[Start of section]

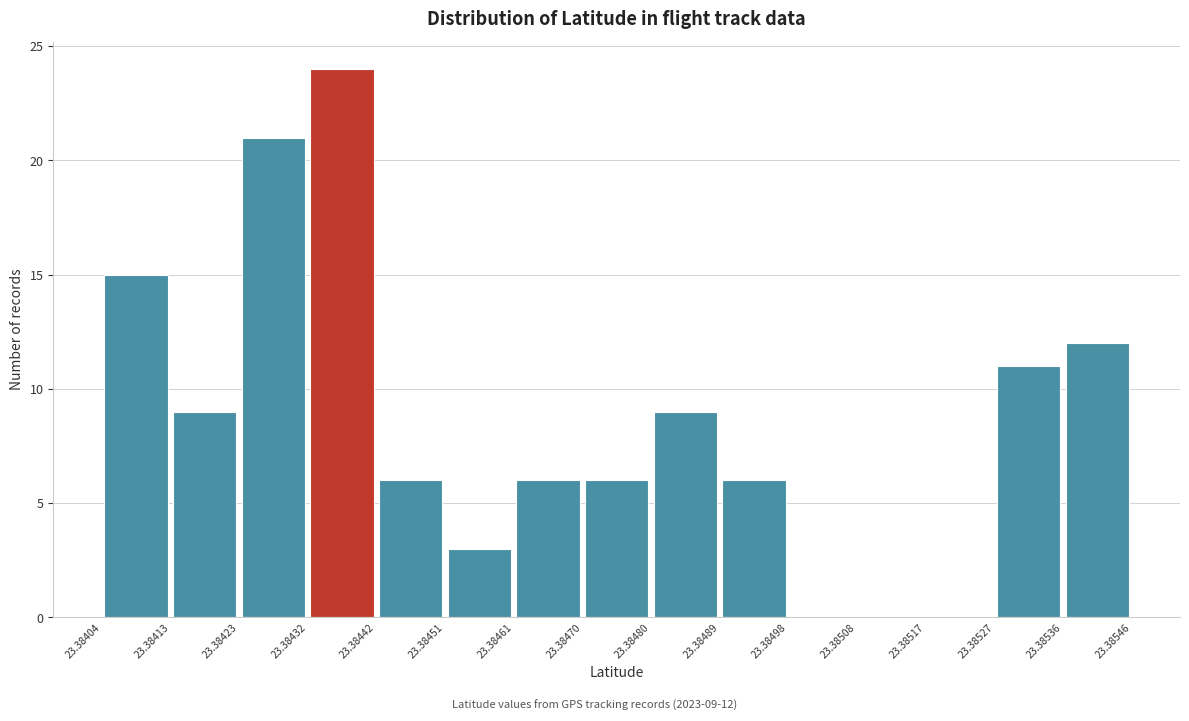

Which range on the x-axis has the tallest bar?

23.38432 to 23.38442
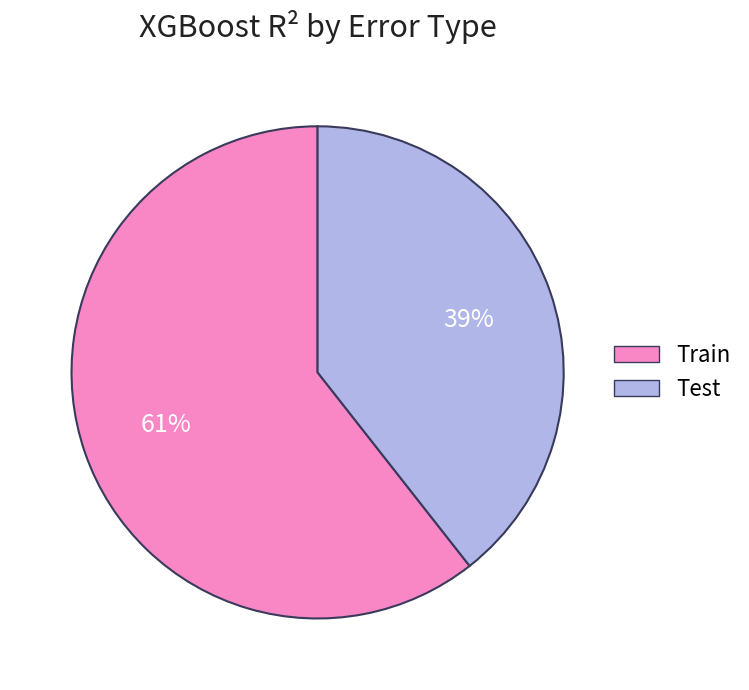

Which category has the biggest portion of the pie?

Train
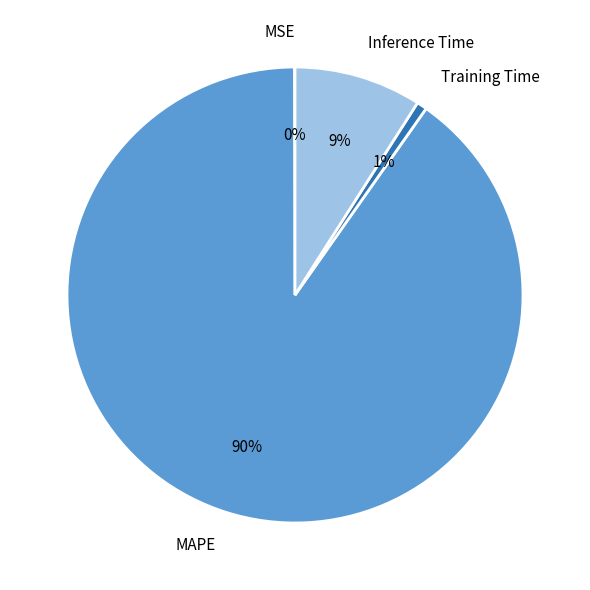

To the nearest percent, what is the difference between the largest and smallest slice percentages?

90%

[End of section]
[Start of section]

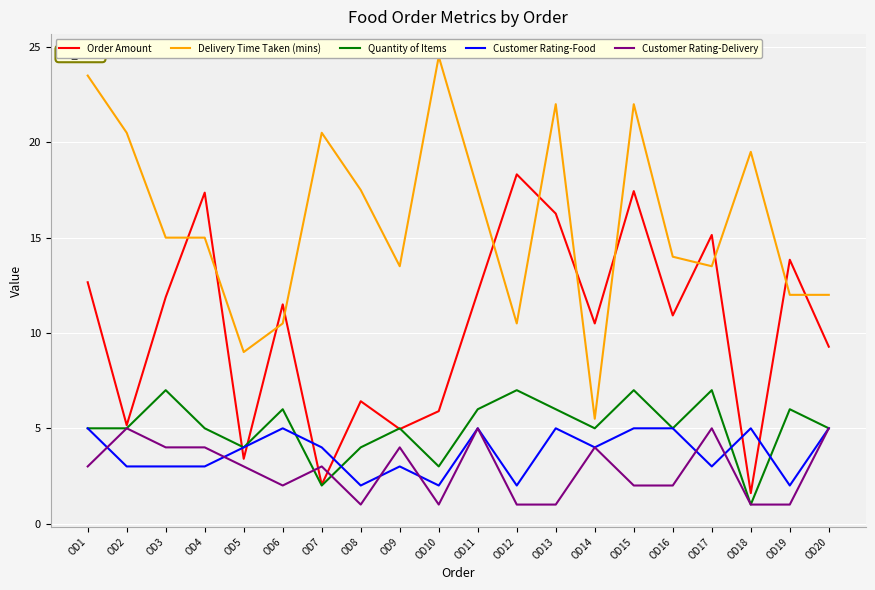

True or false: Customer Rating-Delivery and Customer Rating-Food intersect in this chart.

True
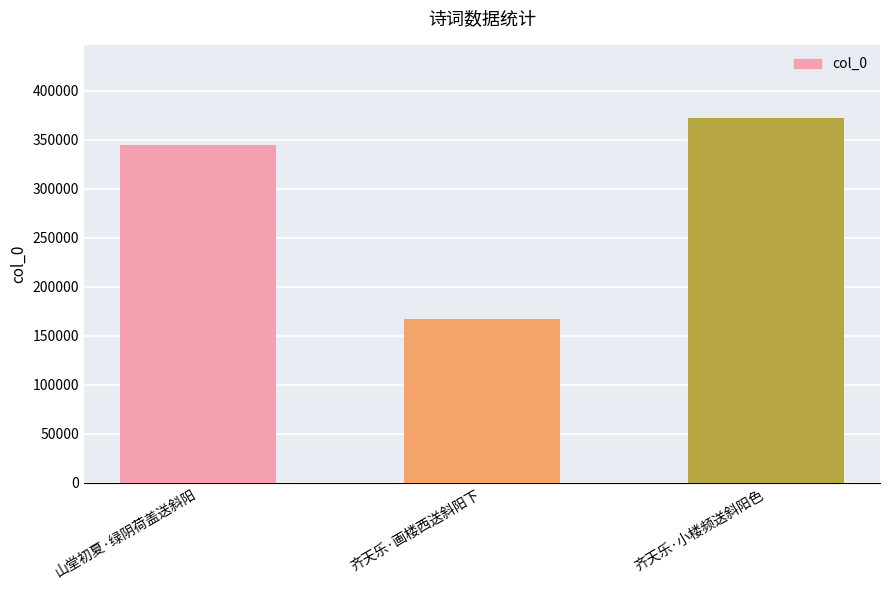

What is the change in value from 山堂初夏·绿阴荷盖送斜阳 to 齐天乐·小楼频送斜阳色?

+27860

[End of section]
[Start of section]

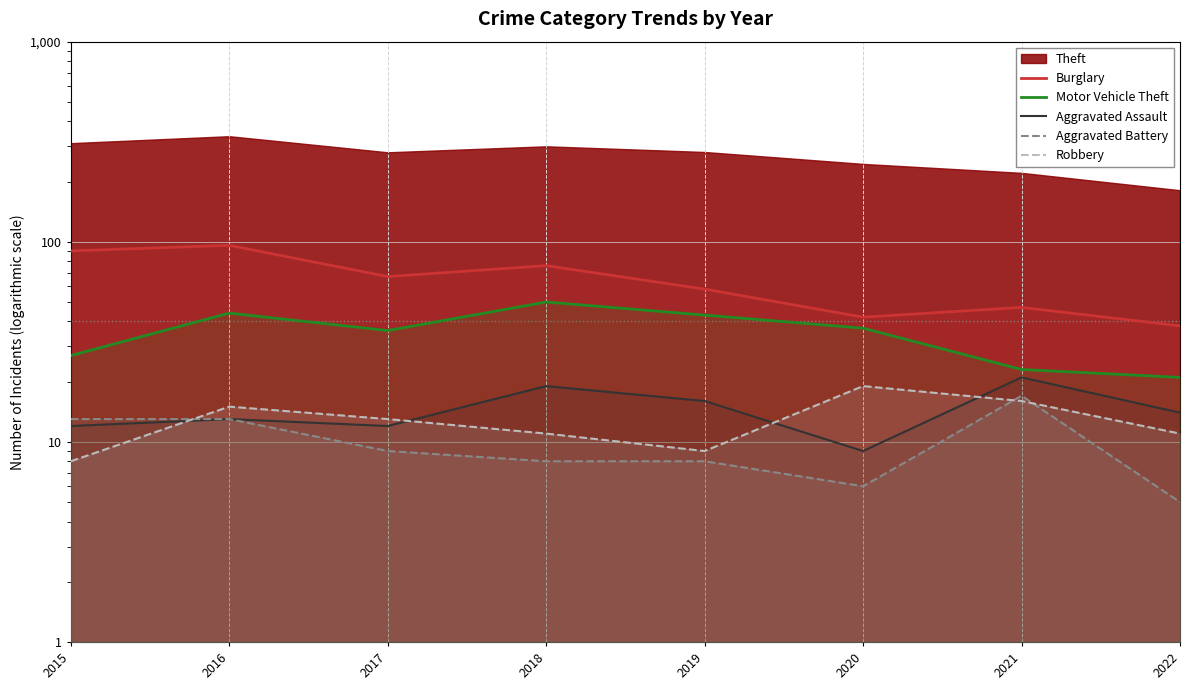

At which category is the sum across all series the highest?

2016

[End of section]

Reproduce the material starting at the line that contains "True or false: Customer" and ending at the line that contains "What is the change", changing "Customer" to "Client" and leaving everything else unchanged. Omit the pictures from your answer.

True or false: Client Rating-Delivery and Client Rating-Food intersect in this chart.

True

What is the change in value from 山堂初夏·绿阴荷盖送斜阳 to 齐天乐·小楼频送斜阳色?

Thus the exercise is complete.